** Task details **
In the entries, find all lines that hold the word "hooks" and copy them.

** Record set **

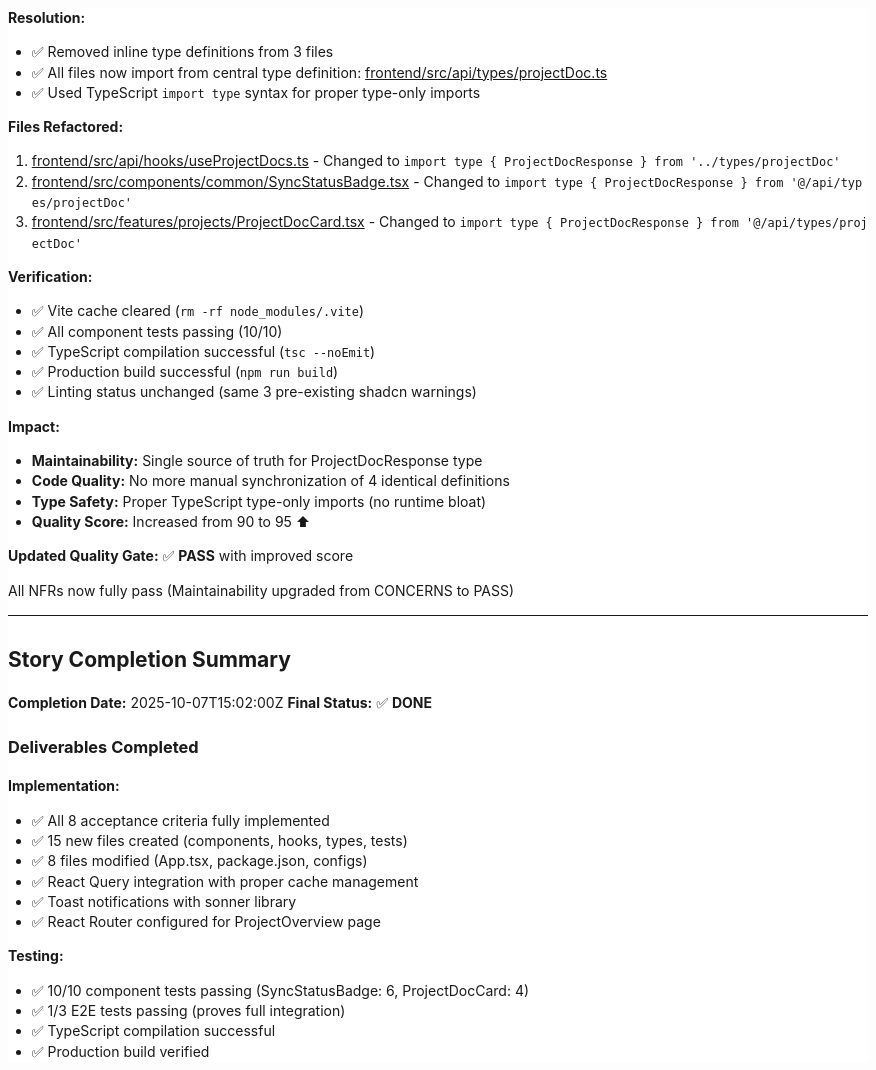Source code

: **Resolution:**
- ✅ Removed inline type definitions from 3 files
- ✅ All files now import from central type definition: [frontend/src/api/types/projectDoc.ts](../frontend/src/api/types/projectDoc.ts)
- ✅ Used TypeScript `import type` syntax for proper type-only imports

**Files Refactored:**
1. [frontend/src/api/hooks/useProjectDocs.ts](../frontend/src/api/hooks/useProjectDocs.ts#L4) - Changed to `import type { ProjectDocResponse } from '../types/projectDoc'`
2. [frontend/src/components/common/SyncStatusBadge.tsx](../frontend/src/components/common/SyncStatusBadge.tsx#L3) - Changed to `import type { ProjectDocResponse } from '@/api/types/projectDoc'`
3. [frontend/src/features/projects/ProjectDocCard.tsx](../frontend/src/features/projects/ProjectDocCard.tsx#L7) - Changed to `import type { ProjectDocResponse } from '@/api/types/projectDoc'`

**Verification:**
- ✅ Vite cache cleared (`rm -rf node_modules/.vite`)
- ✅ All component tests passing (10/10)
- ✅ TypeScript compilation successful (`tsc --noEmit`)
- ✅ Production build successful (`npm run build`)
- ✅ Linting status unchanged (same 3 pre-existing shadcn warnings)

**Impact:**
- **Maintainability:** Single source of truth for ProjectDocResponse type
- **Code Quality:** No more manual synchronization of 4 identical definitions
- **Type Safety:** Proper TypeScript type-only imports (no runtime bloat)
- **Quality Score:** Increased from 90 to 95 ⬆️

**Updated Quality Gate:** ✅ **PASS** with improved score

All NFRs now fully pass (Maintainability upgraded from CONCERNS to PASS)

---

## Story Completion Summary

**Completion Date:** 2025-10-07T15:02:00Z
**Final Status:** ✅ **DONE**

### Deliverables Completed

**Implementation:**
- ✅ All 8 acceptance criteria fully implemented
- ✅ 15 new files created (components, hooks, types, tests)
- ✅ 8 files modified (App.tsx, package.json, configs)
- ✅ React Query integration with proper cache management
- ✅ Toast notifications with sonner library
- ✅ React Router configured for ProjectOverview page

**Testing:**
- ✅ 10/10 component tests passing (SyncStatusBadge: 6, ProjectDocCard: 4)
- ✅ 1/3 E2E tests passing (proves full integration)
- ✅ TypeScript compilation successful
- ✅ Production build verified
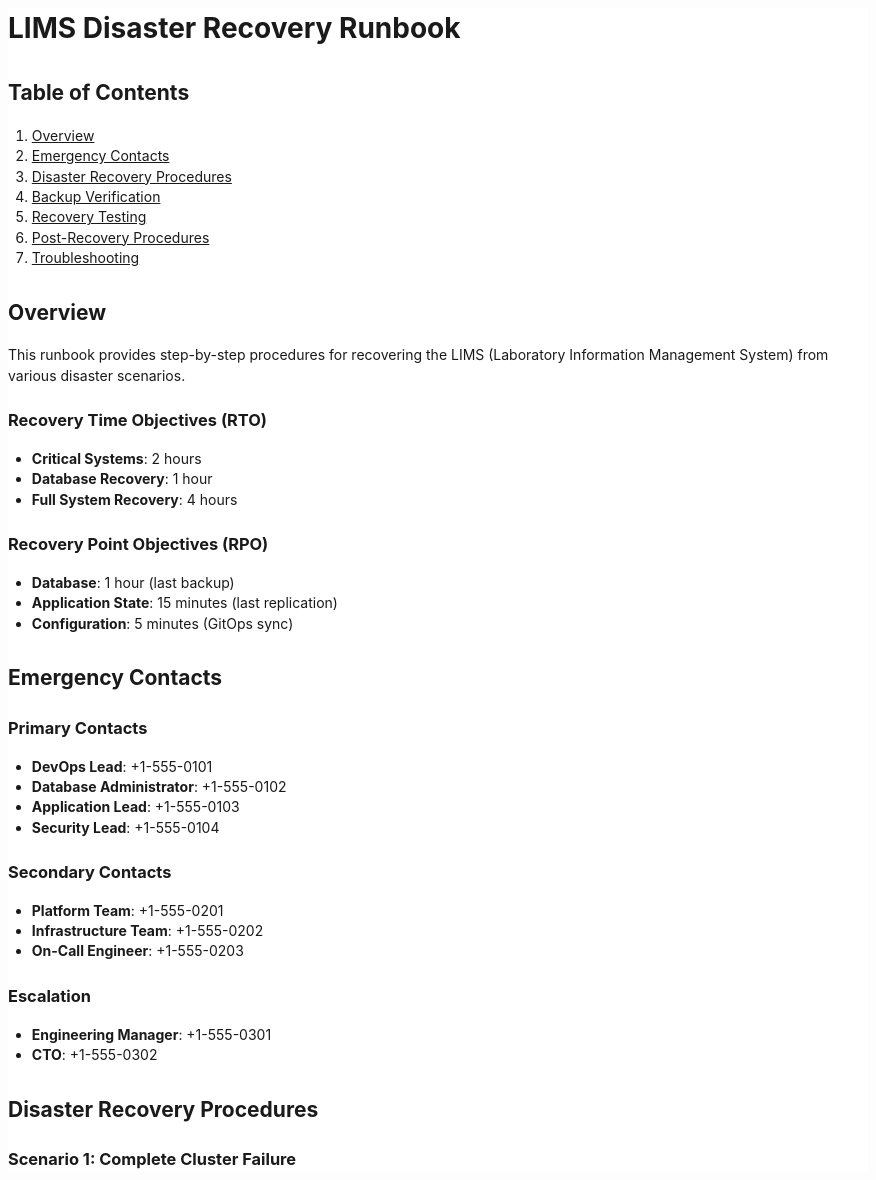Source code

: # LIMS Disaster Recovery Runbook

## Table of Contents
1. [Overview](#overview)
2. [Emergency Contacts](#emergency-contacts)
3. [Disaster Recovery Procedures](#disaster-recovery-procedures)
4. [Backup Verification](#backup-verification)
5. [Recovery Testing](#recovery-testing)
6. [Post-Recovery Procedures](#post-recovery-procedures)
7. [Troubleshooting](#troubleshooting)

## Overview

This runbook provides step-by-step procedures for recovering the LIMS (Laboratory Information Management System) from various disaster scenarios.

### Recovery Time Objectives (RTO)
- **Critical Systems**: 2 hours
- **Database Recovery**: 1 hour
- **Full System Recovery**: 4 hours

### Recovery Point Objectives (RPO)
- **Database**: 1 hour (last backup)
- **Application State**: 15 minutes (last replication)
- **Configuration**: 5 minutes (GitOps sync)

## Emergency Contacts

### Primary Contacts
- **DevOps Lead**: +1-555-0101
- **Database Administrator**: +1-555-0102
- **Application Lead**: +1-555-0103
- **Security Lead**: +1-555-0104

### Secondary Contacts
- **Platform Team**: +1-555-0201
- **Infrastructure Team**: +1-555-0202
- **On-Call Engineer**: +1-555-0203

### Escalation
- **Engineering Manager**: +1-555-0301
- **CTO**: +1-555-0302

## Disaster Recovery Procedures

### Scenario 1: Complete Cluster Failure
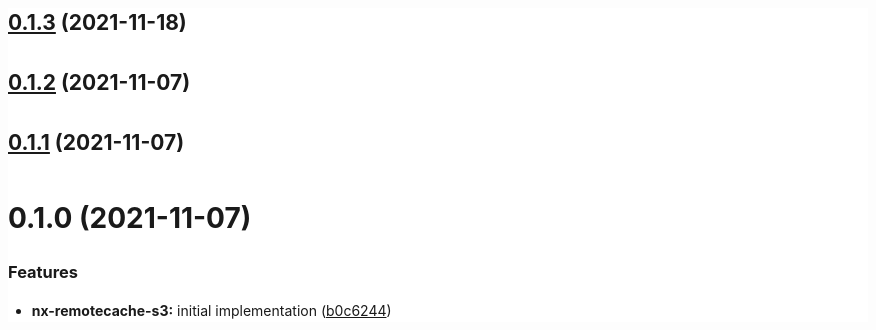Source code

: ## [0.1.3](https://github.com/robinpellegrims/pellegrims/compare/nx-remotecache-s3-0.1.2...nx-remotecache-s3-0.1.3) (2021-11-18)

## [0.1.2](https://github.com/robinpellegrims/pellegrims/compare/nx-remotecache-s3-0.1.1...nx-remotecache-s3-0.1.2) (2021-11-07)

## [0.1.1](https://github.com/robinpellegrims/pellegrims/compare/nx-remotecache-s3-0.1.0...nx-remotecache-s3-0.1.1) (2021-11-07)

# 0.1.0 (2021-11-07)

### Features

- **nx-remotecache-s3:** initial implementation ([b0c6244](https://github.com/robinpellegrims/pellegrims/commit/b0c6244da47cdad7aefca4329e01b366bd11abe5))
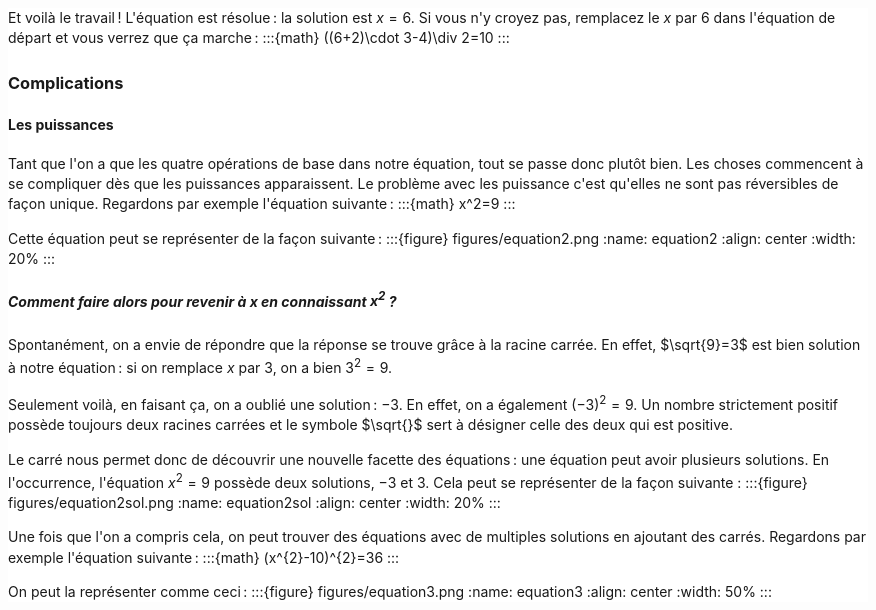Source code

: Et voilà le travail ! L'équation est résolue : la solution est $x=6$. Si vous n'y croyez pas, remplacez le $x$ par $6$ dans l'équation de départ et vous verrez que ça marche :
:::{math}
((6+2)\cdot 3-4)\div 2=10
:::

### Complications
#### Les puissances
Tant que l'on a que les quatre opérations de base dans notre équation, tout se passe donc plutôt bien. Les choses commencent à se compliquer dès que les puissances apparaissent. Le problème avec les puissance c'est qu'elles ne sont pas réversibles de façon unique. Regardons par exemple l'équation suivante :
:::{math}
x^2=9
:::

Cette équation peut se représenter de la façon suivante :
:::{figure} figures/equation2.png
:name: equation2
:align: center
:width: 20%
:::

##### Comment faire alors pour revenir à $x$ en connaissant $x^2$ ?
Spontanément, on a envie de répondre que la réponse se trouve grâce à la racine carrée. En effet, $\sqrt{9}=3$ est bien solution à notre équation : si on remplace $x$ par 3, on a bien $3^{2}=9$.

Seulement voilà, en faisant ça, on a oublié une solution : $-3$. En effet, on a également $(-3)^{2}=9$. Un nombre strictement positif possède toujours deux racines carrées et le symbole $\sqrt{}$ sert à désigner celle des deux qui est positive.

Le carré nous permet donc de découvrir une nouvelle facette des équations : une équation peut avoir plusieurs solutions. En l'occurrence, l'équation $x^2=9$ possède deux solutions, $-3$ et $3$. Cela peut se représenter de la façon suivante :
:::{figure} figures/equation2sol.png
:name: equation2sol
:align: center
:width: 20%
:::

Une fois que l'on a compris cela, on peut trouver des équations avec de multiples solutions en ajoutant des carrés. Regardons par exemple l'équation suivante :
:::{math}
(x^{2}-10)^{2}=36
:::

On peut la représenter comme ceci :
:::{figure} figures/equation3.png
:name: equation3
:align: center
:width: 50%
:::
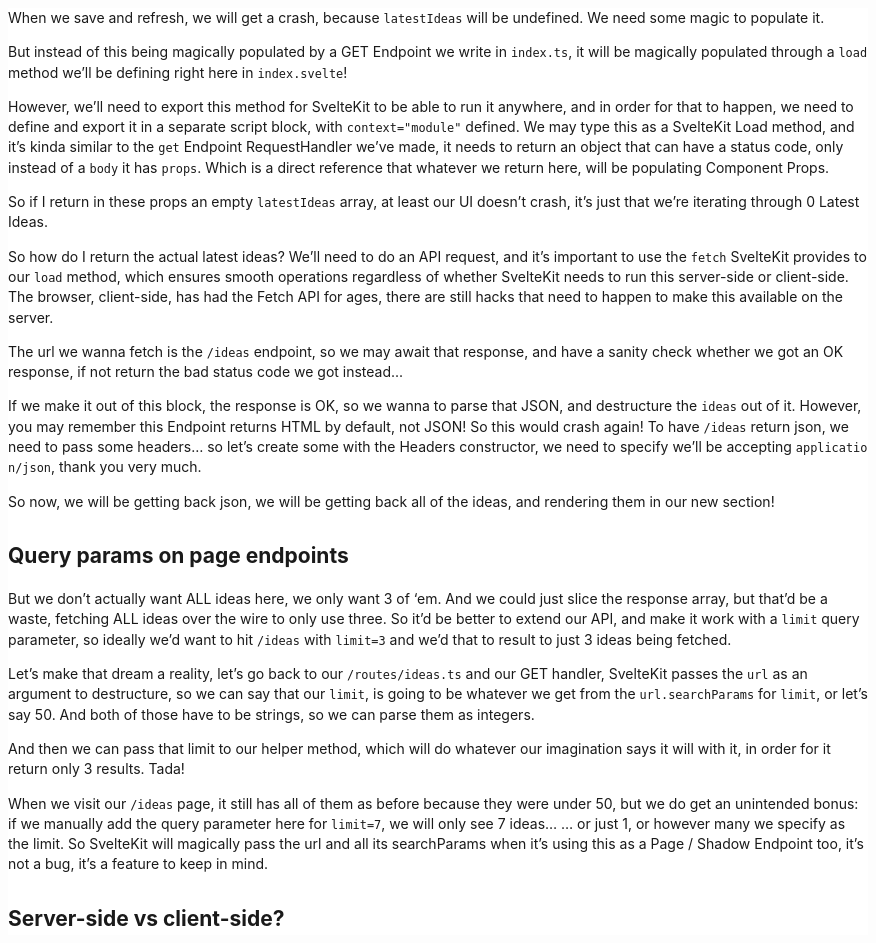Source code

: When we save and refresh, we will get a crash, because `latestIdeas` will be undefined. We need some magic to populate it.

But instead of this being magically populated by a GET Endpoint we write in `index.ts`, it will be magically populated through a `load` method we’ll be defining right here in `index.svelte`!

However, we’ll need to export this method for SvelteKit to be able to run it anywhere, and in order for that to happen, we need to define and export it in a separate script block, with `context="module"` defined. We may type this as a SvelteKit Load method, and it’s kinda similar to the `get` Endpoint RequestHandler we’ve made, it needs to return an object that can have a status code, only instead of a `body` it has `props`. Which is a direct reference that whatever we return here, will be populating Component Props.

So if I return in these props an empty `latestIdeas` array, at least our UI doesn’t crash, it’s just that we’re iterating through 0 Latest Ideas.

So how do I return the actual latest ideas? We’ll need to do an API request, and it’s important to use the `fetch` SvelteKit provides to our `load` method, which ensures smooth operations regardless of whether SvelteKit needs to run this server-side or client-side. The browser, client-side, has had the Fetch API for ages, there are still hacks that need to happen to make this available on the server.

The url we wanna fetch is the `/ideas` endpoint, so we may await that response, and have a sanity check whether we got an OK response, if not return the bad status code we got instead...

If we make it out of this block, the response is OK, so we wanna to parse that JSON, and destructure the `ideas` out of it. However, you may remember this Endpoint returns HTML by default, not JSON! So this would crash again! To have `/ideas` return json, we need to pass some headers… so let’s create some with the Headers constructor, we need to specify we’ll be accepting `application/json`, thank you very much.

So now, we will be getting back json, we will be getting back all of the ideas, and rendering them in our new section!

## Query params on page endpoints

But we don’t actually want ALL ideas here, we only want 3 of ‘em. And we could just slice the response array, but that’d be a waste, fetching ALL ideas over the wire to only use three. So it’d be better to extend our API, and make it work with a `limit` query parameter, so ideally we’d want to hit `/ideas` with `limit=3` and we’d that to result to just 3 ideas being fetched.

Let’s make that dream a reality, let’s go back to our `/routes/ideas.ts` and our GET handler, SvelteKit passes the `url` as an argument to destructure, so we can say that our `limit`, is going to be whatever we get from the `url.searchParams` for `limit`, or let’s say 50. And both of those have to be strings, so we can parse them as integers.

And then we can pass that limit to our helper method, which will do whatever our imagination says it will with it, in order for it return only 3 results. Tada!

When we visit our `/ideas` page, it still has all of them as before because they were under 50, but we do get an unintended bonus: if we manually add the query parameter here for `limit=7`, we will only see 7 ideas… … or just 1, or however many we specify as the limit. So SvelteKit will magically pass the url and all its searchParams when it’s using this as a Page / Shadow Endpoint too, it’s not a bug, it’s a feature to keep in mind.

## Server-side vs client-side?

** Task answer **
1. [frontend/src/api/hooks/useProjectDocs.ts](../frontend/src/api/hooks/useProjectDocs.ts#L4) - Changed to `import type { ProjectDocResponse } from '../types/projectDoc'`
- ✅ 15 new files created (components, hooks, types, tests)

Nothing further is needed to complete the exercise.